┌─ Data supplied
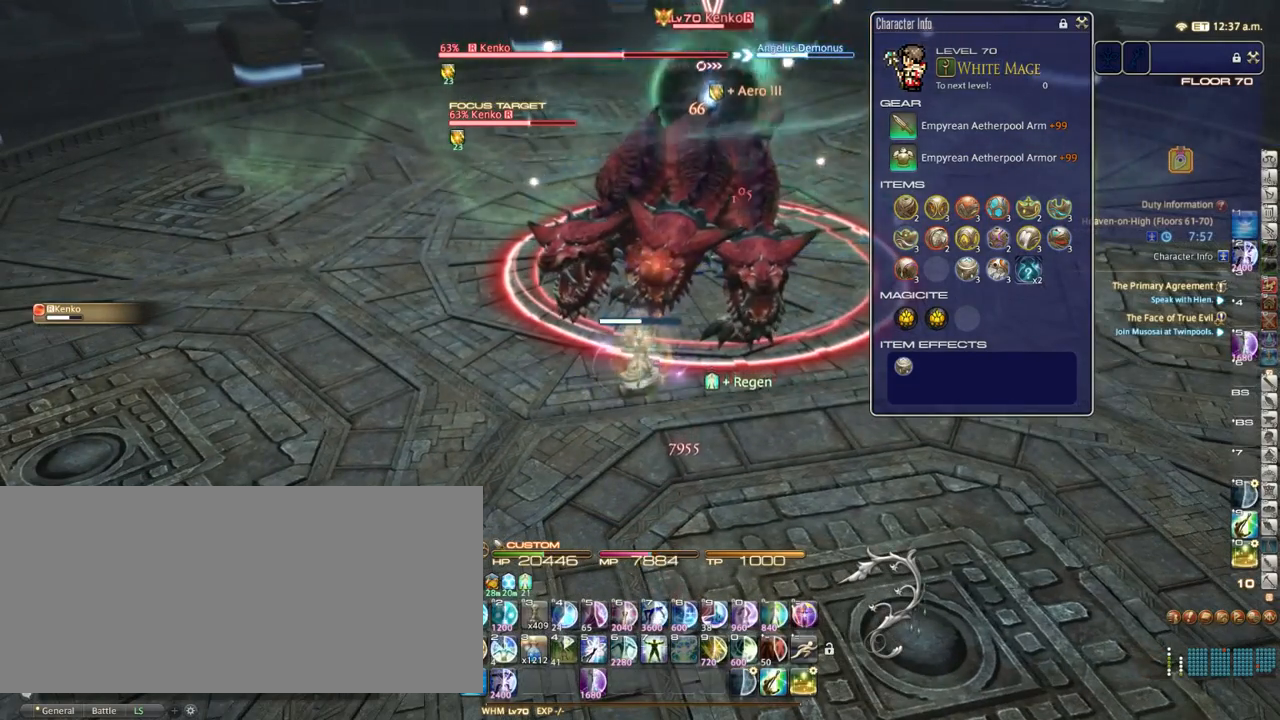
{"keys": ["d"], "events": [[83, "d", "up"], [183, "5", "down"], [250, "5", "up"], [467, "d", "down"]]}
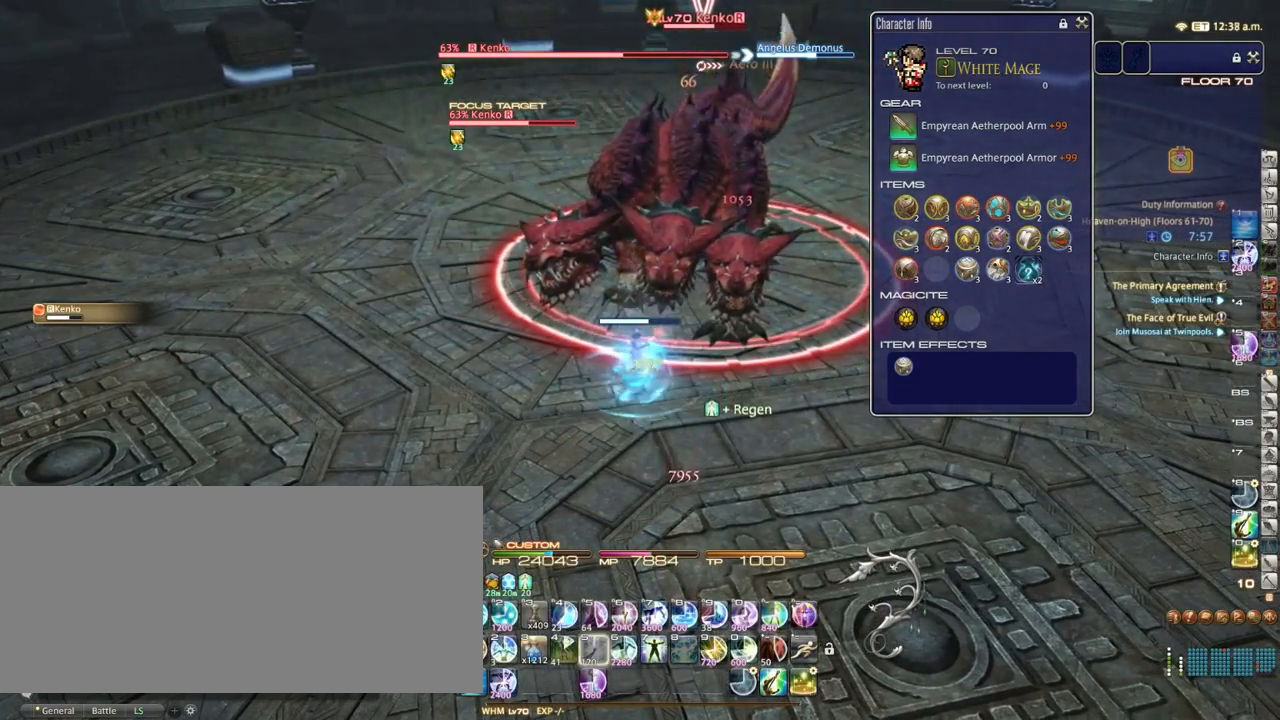
{"keys": ["d"], "events": [[50, "p", "down"], [133, "p", "up"]]}
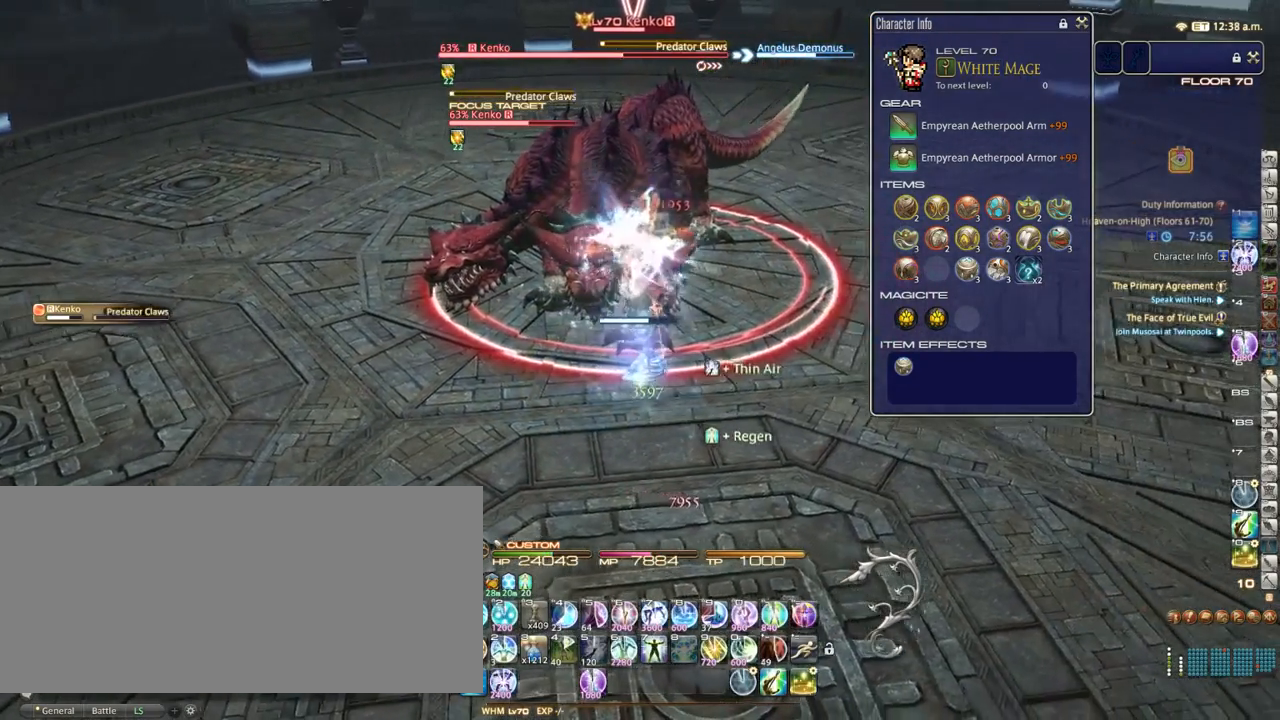
{"keys": ["d"], "events": [[17, "0", "down"], [50, "d", "up"], [100, "0", "up"], [150, "0", "down"], [233, "0", "up"], [283, "d", "down"], [317, "0", "down"], [383, "0", "up"]]}
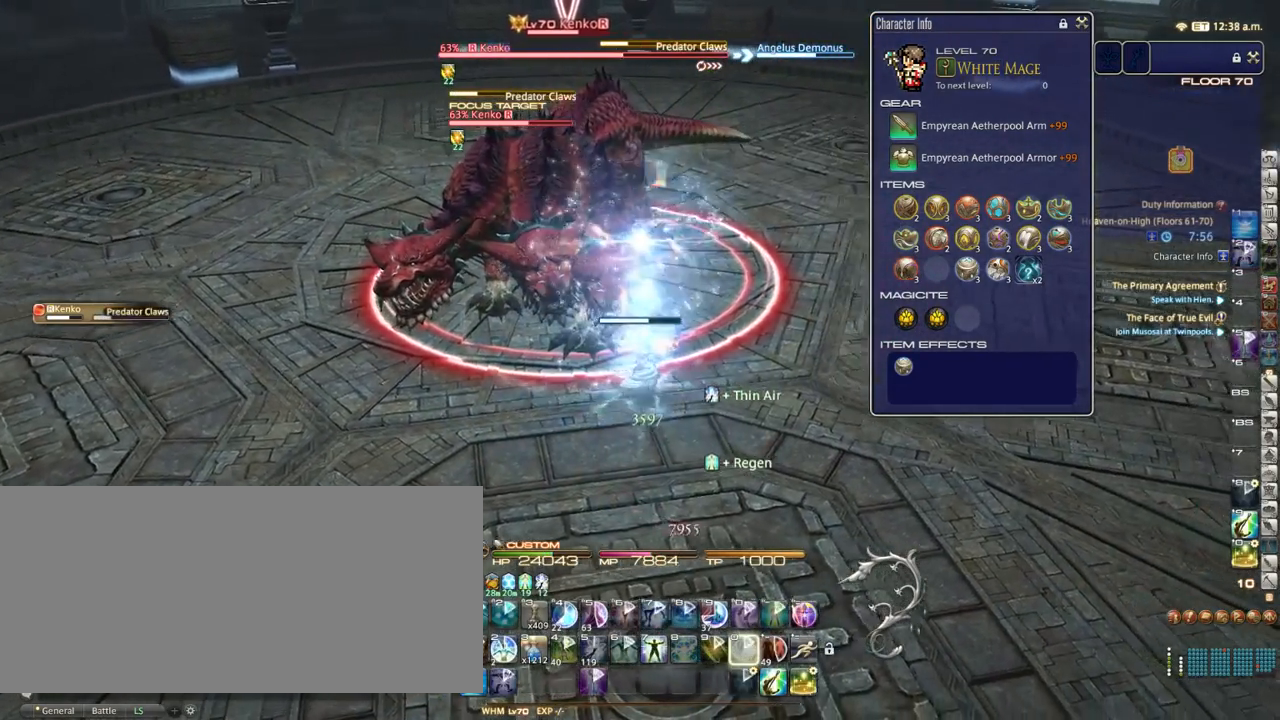
{"keys": ["d", "p", "return"], "events": [[133, "p", "down"], [417, "return", "down"]]}
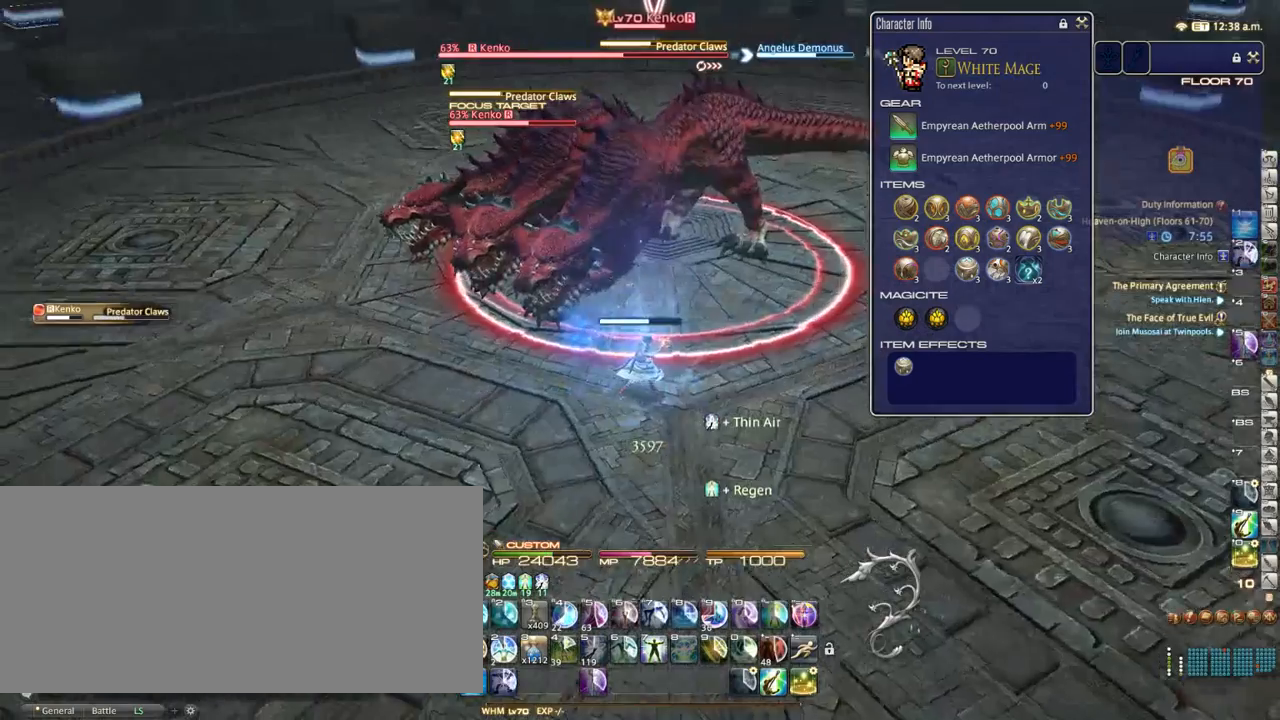
{"keys": ["d", "p"], "events": [[67, "p", "up"], [67, "return", "up"], [117, "p", "down"], [317, "p", "up"], [467, "p", "down"]]}
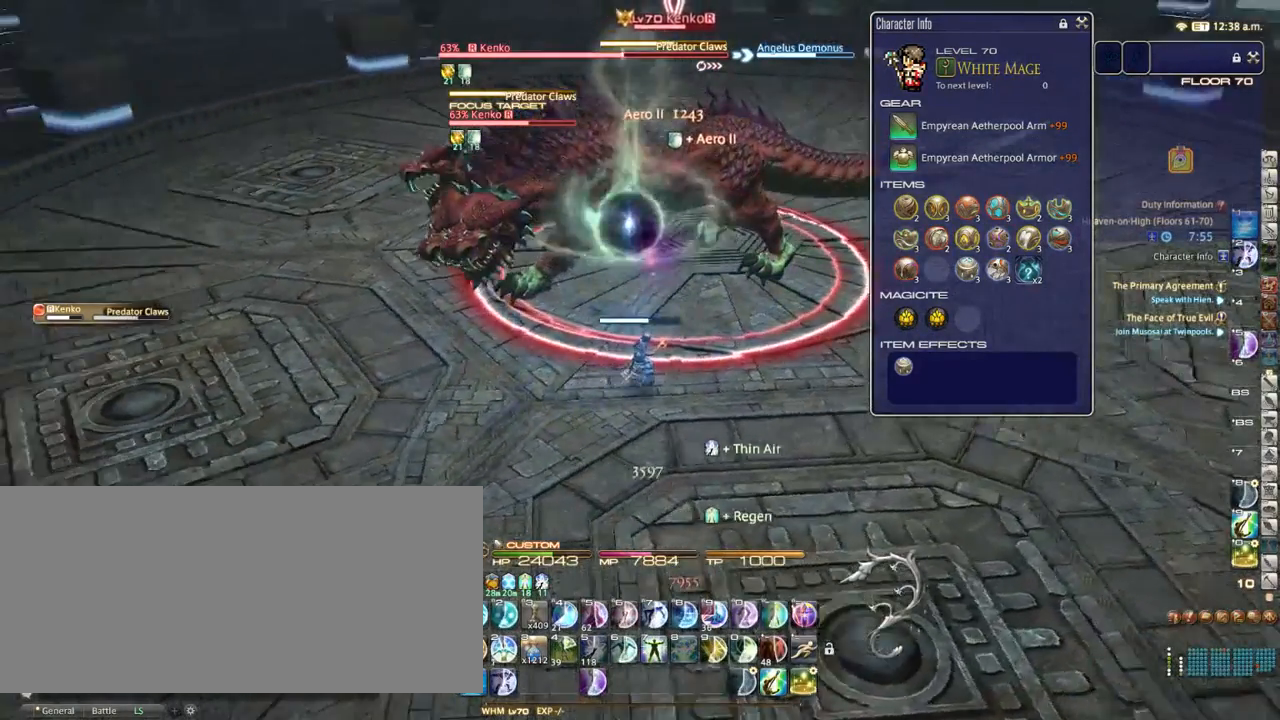
{"keys": ["d", "p"], "events": [[50, "p", "up"], [133, "p", "down"], [233, "p", "up"], [283, "p", "down"], [367, "p", "up"], [433, "p", "down"]]}
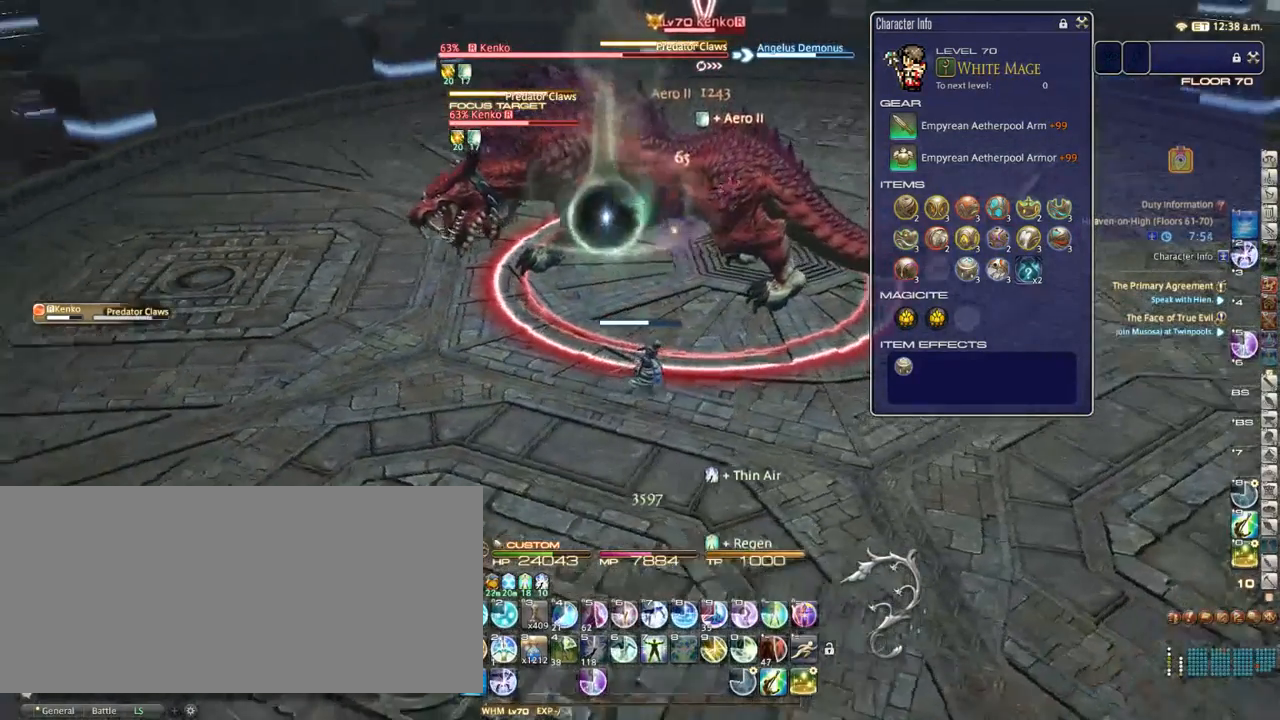
{"keys": [], "events": [[67, "d", "up"], [67, "p", "up"], [283, "1", "down"], [317, "1", "up"], [400, "1", "down"], [417, "1", "up"]]}
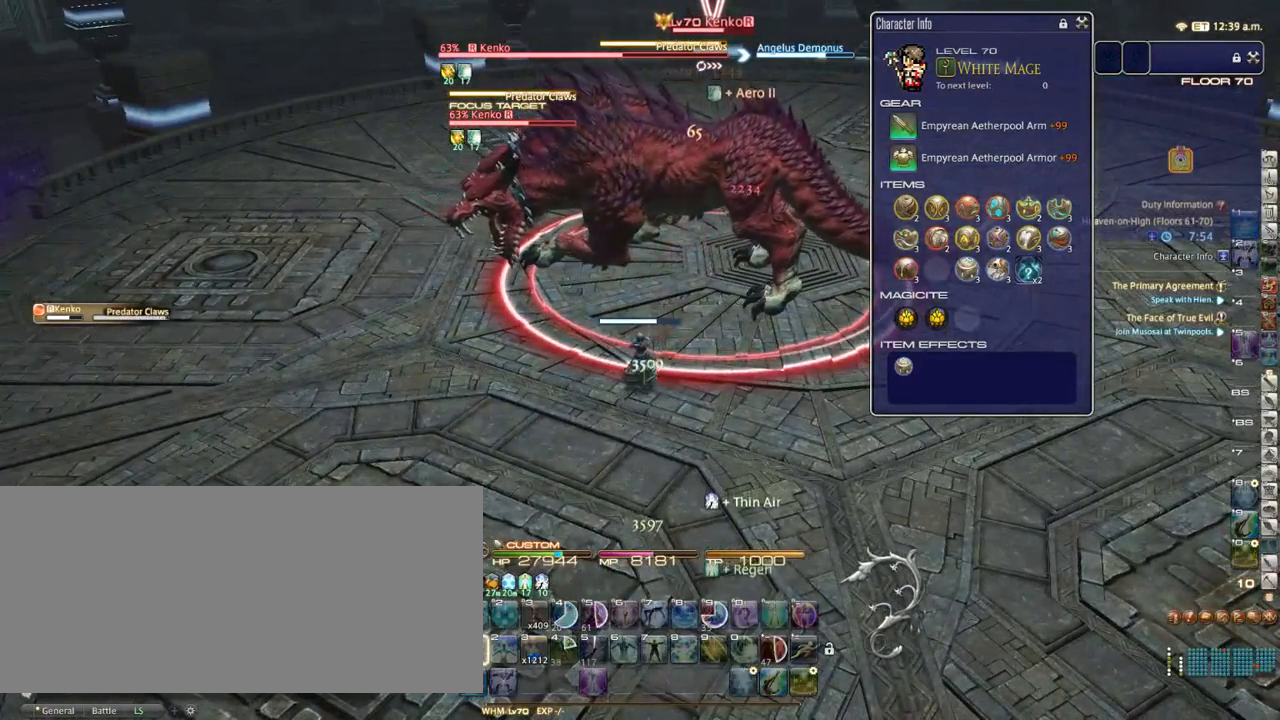
{"keys": [], "events": [[17, "1", "down"], [33, "1", "up"], [117, "1", "down"], [250, "1", "up"]]}
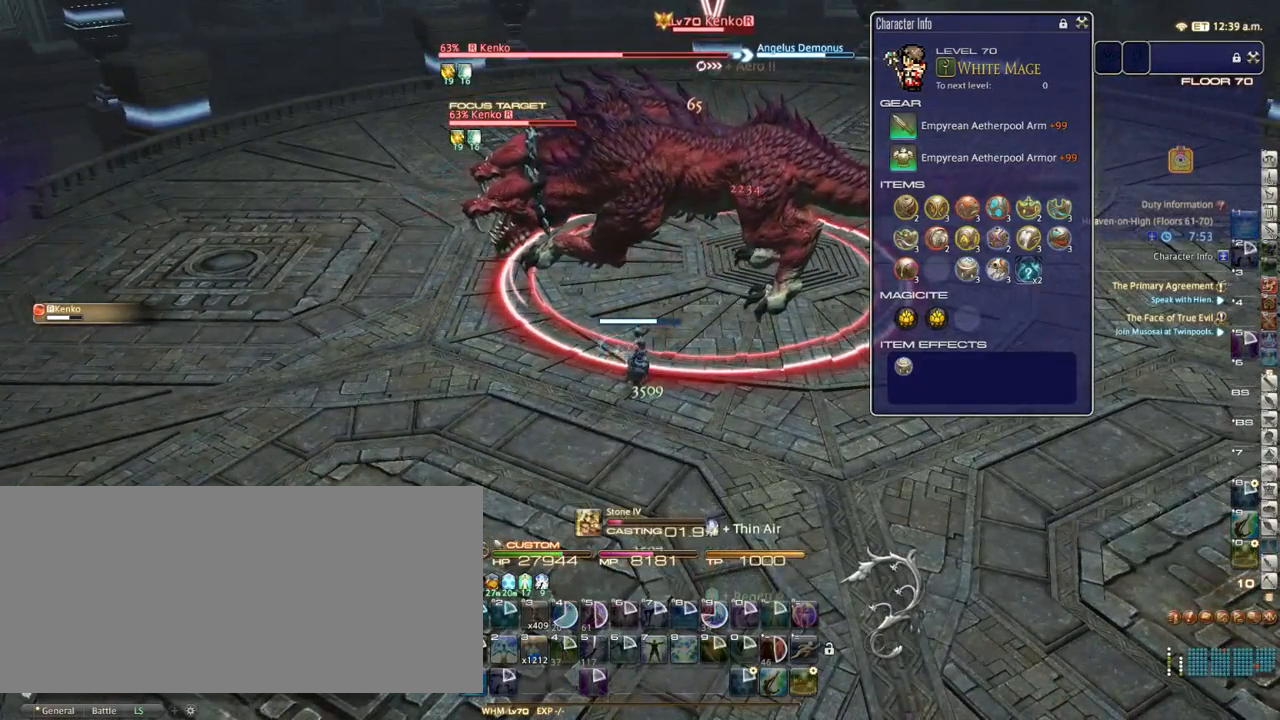
{"keys": [], "events": [[117, "equals", "down"], [183, "equals", "up"]]}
└─
What is required
Keeping every word as it is, write out all the data and omit the pictures.

Expected answer
{"keys": ["d"], "events": [[83, "d", "up"], [183, "5", "down"], [250, "5", "up"], [467, "d", "down"]]}
{"keys": ["d"], "events": [[50, "p", "down"], [133, "p", "up"]]}
{"keys": ["d"], "events": [[17, "0", "down"], [50, "d", "up"], [100, "0", "up"], [150, "0", "down"], [233, "0", "up"], [283, "d", "down"], [317, "0", "down"], [383, "0", "up"]]}
{"keys": ["d", "p", "return"], "events": [[133, "p", "down"], [417, "return", "down"]]}
{"keys": ["d", "p"], "events": [[67, "p", "up"], [67, "return", "up"], [117, "p", "down"], [317, "p", "up"], [467, "p", "down"]]}
{"keys": ["d", "p"], "events": [[50, "p", "up"], [133, "p", "down"], [233, "p", "up"], [283, "p", "down"], [367, "p", "up"], [433, "p", "down"]]}
{"keys": [], "events": [[67, "d", "up"], [67, "p", "up"], [283, "1", "down"], [317, "1", "up"], [400, "1", "down"], [417, "1", "up"]]}
{"keys": [], "events": [[17, "1", "down"], [33, "1", "up"], [117, "1", "down"], [250, "1", "up"]]}
{"keys": [], "events": [[117, "equals", "down"], [183, "equals", "up"]]}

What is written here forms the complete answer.